* [Instructions to follow] Would you write out the entries again, exactly as they are, but without images?

[Stored records]
---*---
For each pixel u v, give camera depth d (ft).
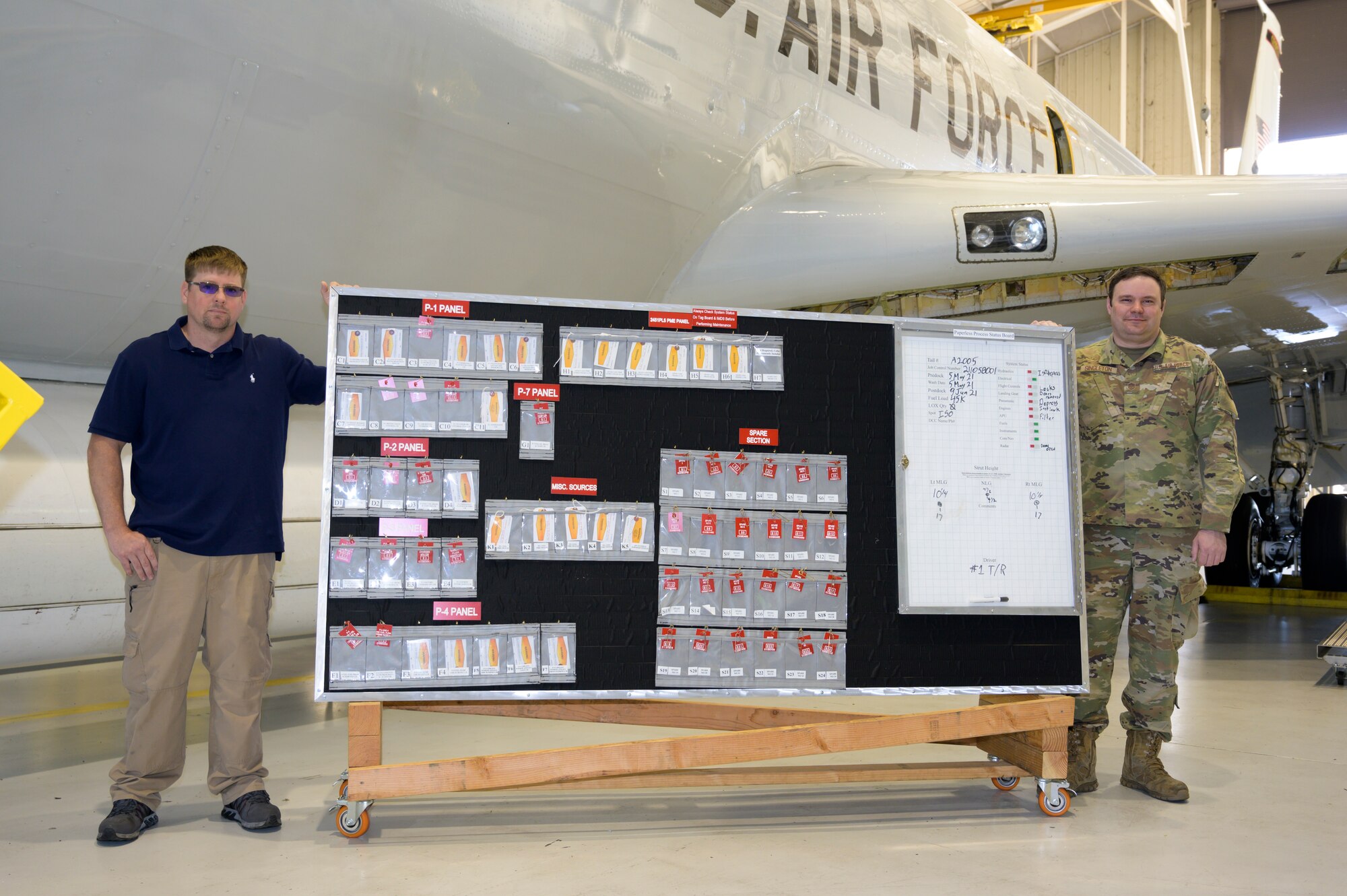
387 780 7.06
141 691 7.32
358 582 7.31
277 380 8.02
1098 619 8.86
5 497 9.08
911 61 18.29
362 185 10.22
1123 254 13.32
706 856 6.75
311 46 9.10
---*---
* [Solution to this exercise]
For each pixel u v, give camera depth d (ft).
387 780 7.06
141 691 7.32
358 582 7.31
277 380 8.02
1098 619 8.86
5 497 9.08
911 61 18.29
362 185 10.22
1123 254 13.32
706 856 6.75
311 46 9.10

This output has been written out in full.